■ **Your assignment**:
Skip the images and restate every line of the records exactly.

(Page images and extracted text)
● ● ●

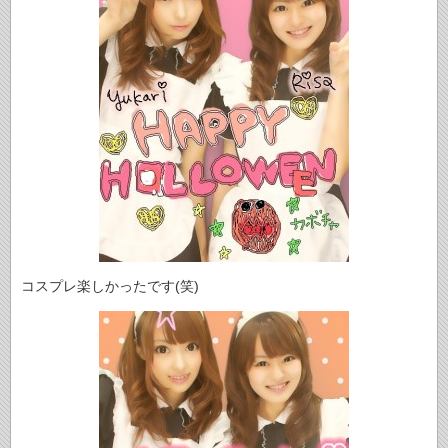
コスプレ楽しかったです(笑)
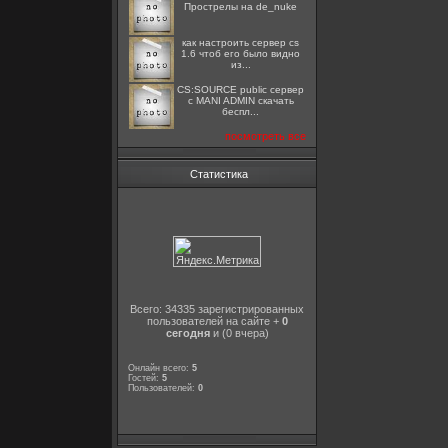
Прострелы на de_nuke
как настроить сервер cs
1.6 чтоб его было видно
из...
CS:SOURCE public сервер
с MANI ADMIN скачать
беспл...
посмотреть все
Статистика
Всего: 34335 зарегистрированных
пользователей на сайте +
0
сегодня
и (0 вчера)
Онлайн всего:
5
Гостей:
5
Пользователей:
0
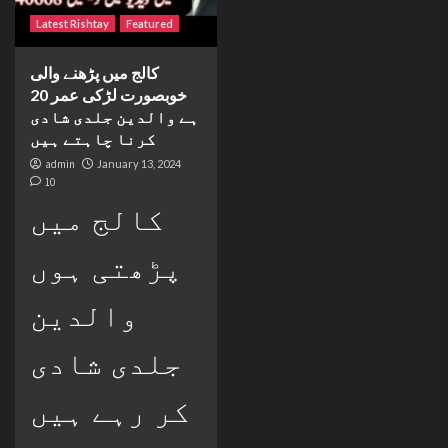
Latest Rishtay
Featured
کالج میں پڑھنے والی
خوبصورت لڑکی عمر 20
ہے والدین جلدی شادی
کرنا چاہتے ہیں
admin
January 13, 2024
10
کالج میں
پڑھتی ہوں
والدین
جلدی شادی
کر رہے ہیں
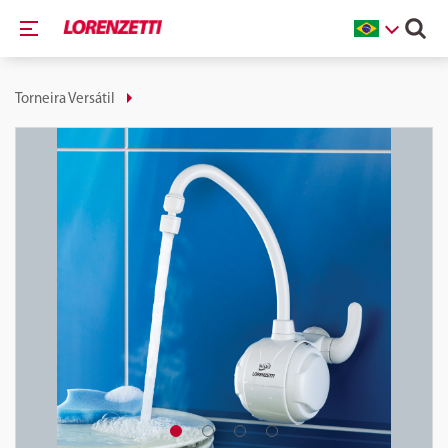
Torneira Versátil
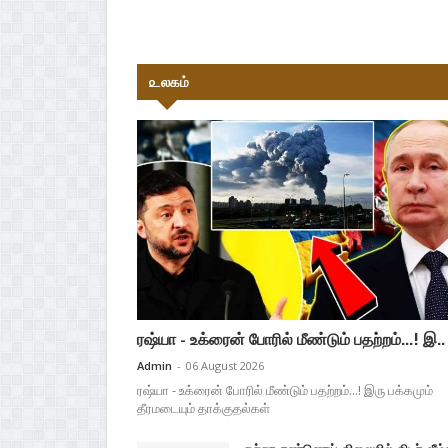
௨லகம்
ரஷ்யா - உக்ரைன் போரில் மீண்டும் பதற்றம்...! இ..
Admin
-
06 August 2026
ரஷ்யா - உக்ரைன் போரில் மீண்டும் பதற்றம்...! இரு பக்கமும்
தீரமடையும் தாக்குதல்கள்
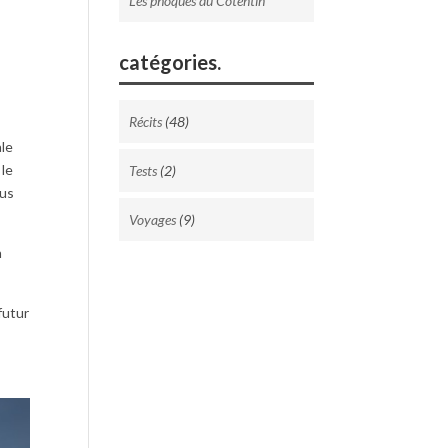
Les phoques du Cotentin
catégories.
Récits
(48)
ale
 le
Tests
(2)
ous
Voyages
(9)
n
futur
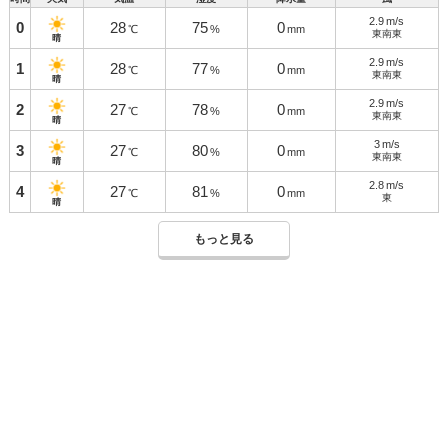
2.9
m/s
0
28
75
0
℃
%
mm
東南東
晴
2.9
m/s
1
28
77
0
℃
%
mm
東南東
晴
2.9
m/s
2
27
78
0
℃
%
mm
東南東
晴
3
m/s
3
27
80
0
℃
%
mm
東南東
晴
2.8
m/s
4
27
81
0
℃
%
mm
東
晴
もっと見る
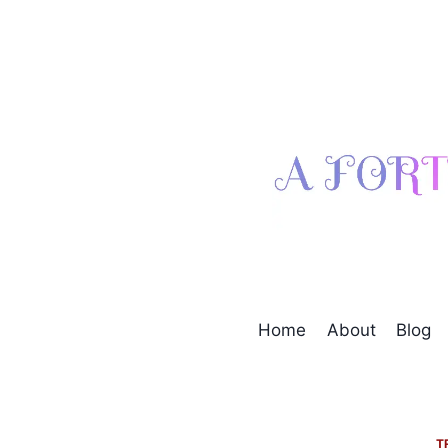
Skip
to
content
Home
About
Blog
T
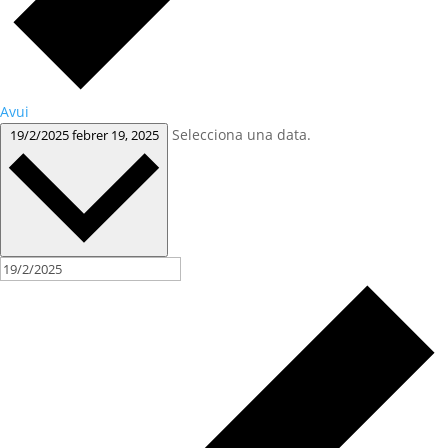
Avui
Selecciona una data.
19/2/2025
febrer 19, 2025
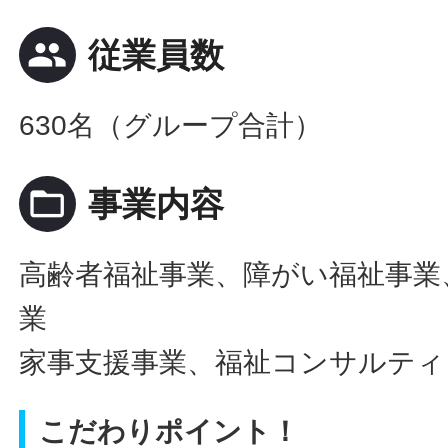
people
従業員数
630名（グループ合計）
folder_open
事業内容
高齢者福祉事業、障がい福祉事業
業
家事支援事業、福祉コンサルティ
こだわりポイント！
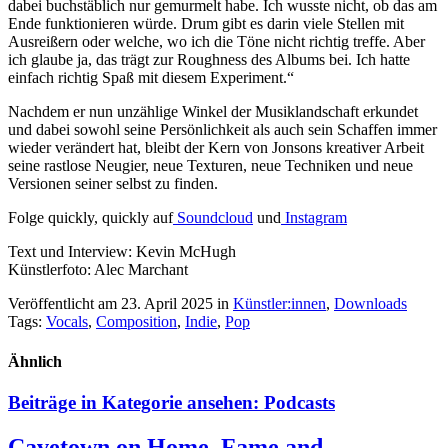
dabei buchstäblich nur gemurmelt habe. Ich wusste nicht, ob das am
Ende funktionieren würde. Drum gibt es darin viele Stellen mit
Ausreißern oder welche, wo ich die Töne nicht richtig treffe. Aber
ich glaube ja, das trägt zur Roughness des Albums bei. Ich hatte
einfach richtig Spaß mit diesem Experiment.“
Nachdem er nun unzählige Winkel der Musiklandschaft erkundet
und dabei sowohl seine Persönlichkeit als auch sein Schaffen immer
wieder verändert hat, bleibt der Kern von Jonsons kreativer Arbeit
seine rastlose Neugier, neue Texturen, neue Techniken und neue
Versionen seiner selbst zu finden.
Folge quickly, quickly auf
Soundcloud
und
Instagram
Text und Interview: Kevin McHugh
Künstlerfoto: Alec Marchant
Veröffentlicht am 23. April 2025
in
Künstler:innen
,
Downloads
Tags:
Vocals
,
Composition
,
Indie
,
Pop
Ähnlich
Beiträge in Kategorie ansehen:
Podcasts
Cavetown on Home, Fame and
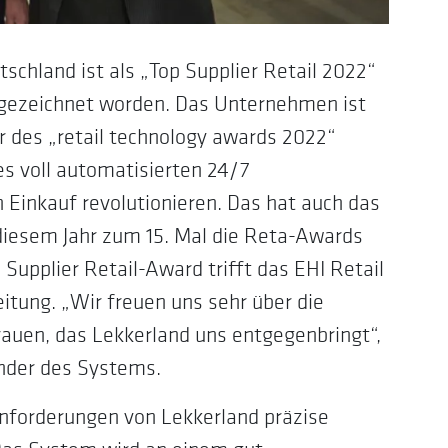
chland ist als „Top Supplier Retail 2022“
sgezeichnet worden. Das Unternehmen ist
r des „retail technology awards 2022“
nes voll automatisierten 24/7
Einkauf revolutionieren. Das hat auch das
n diesem Jahr zum 15. Mal die Reta-Awards
 Supplier Retail-Award trifft das EHI Retail
tung. „Wir freuen uns sehr über die
auen, das Lekkerland uns entgegenbringt“,
inder des Systems.
 Anforderungen von Lekkerland präzise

● ● ●

■ **Task answer**:
コスプレ楽しかったです(笑)
Прострелы на de_nuke
как настроить сервер cs
1.6 чтоб его было видно
из...
CS:SOURCE public сервер
с MANI ADMIN скачать
беспл...
посмотреть все
Статистика
Всего: 34335 зарегистрированных
пользователей на сайте +
0
сегодня
и (0 вчера)
Онлайн всего:
5
Гостей:
5
Пользователей:
0
Latest Rishtay
Featured
کالج میں پڑھنے والی
خوبصورت لڑکی عمر 20
ہے والدین جلدی شادی
کرنا چاہتے ہیں
admin
January 13, 2024
10
کالج میں
پڑھتی ہوں
والدین
جلدی شادی
کر رہے ہیں
Torneira Versátil
௨லகம்
ரஷ்யா - உக்ரைன் போரில் மீண்டும் பதற்றம்...! இ..
Admin
-
06 August 2026
ரஷ்யா - உக்ரைன் போரில் மீண்டும் பதற்றம்...! இரு பக்கமும்
தீரமடையும் தாக்குதல்கள்
Les phoques du Cotentin
catégories.
Récits
(48)
ale
 le
Tests
(2)
ous
Voyages
(9)
n
futur
2.9
m/s
0
28
75
0
℃
%
mm
東南東
晴
2.9
m/s
1
28
77
0
℃
%
mm
東南東
晴
2.9
m/s
2
27
78
0
℃
%
mm
東南東
晴
3
m/s
3
27
80
0
℃
%
mm
東南東
晴
2.8
m/s
4
27
81
0
℃
%
mm
東
晴
もっと見る
Skip
to
content
Home
About
Blog
T
Avui
Selecciona una data.
19/2/2025
febrer 19, 2025
people
従業員数
630名（グループ合計）
folder_open
事業内容
高齢者福祉事業、障がい福祉事業
業
家事支援事業、福祉コンサルティ
こだわりポイント！
dabei buchstäblich nur gemurmelt habe. Ich wusste nicht, ob das am
Ende funktionieren würde. Drum gibt es darin viele Stellen mit
Ausreißern oder welche, wo ich die Töne nicht richtig treffe. Aber
ich glaube ja, das trägt zur Roughness des Albums bei. Ich hatte
einfach richtig Spaß mit diesem Experiment.“
Nachdem er nun unzählige Winkel der Musiklandschaft erkundet
und dabei sowohl seine Persönlichkeit als auch sein Schaffen immer
wieder verändert hat, bleibt der Kern von Jonsons kreativer Arbeit
seine rastlose Neugier, neue Texturen, neue Techniken und neue
Versionen seiner selbst zu finden.
Folge quickly, quickly auf
Soundcloud
und
Instagram
Text und Interview: Kevin McHugh
Künstlerfoto: Alec Marchant
Veröffentlicht am 23. April 2025
in
Künstler:innen
,
Downloads
Tags:
Vocals
,
Composition
,
Indie
,
Pop
Ähnlich
Beiträge in Kategorie ansehen:
Podcasts
Cavetown on Home, Fame and
chland ist als „Top Supplier Retail 2022“
sgezeichnet worden. Das Unternehmen ist
r des „retail technology awards 2022“
nes voll automatisierten 24/7
Einkauf revolutionieren. Das hat auch das
n diesem Jahr zum 15. Mal die Reta-Awards
 Supplier Retail-Award trifft das EHI Retail
tung. „Wir freuen uns sehr über die
auen, das Lekkerland uns entgegenbringt“,
inder des Systems.
 Anforderungen von Lekkerland präzise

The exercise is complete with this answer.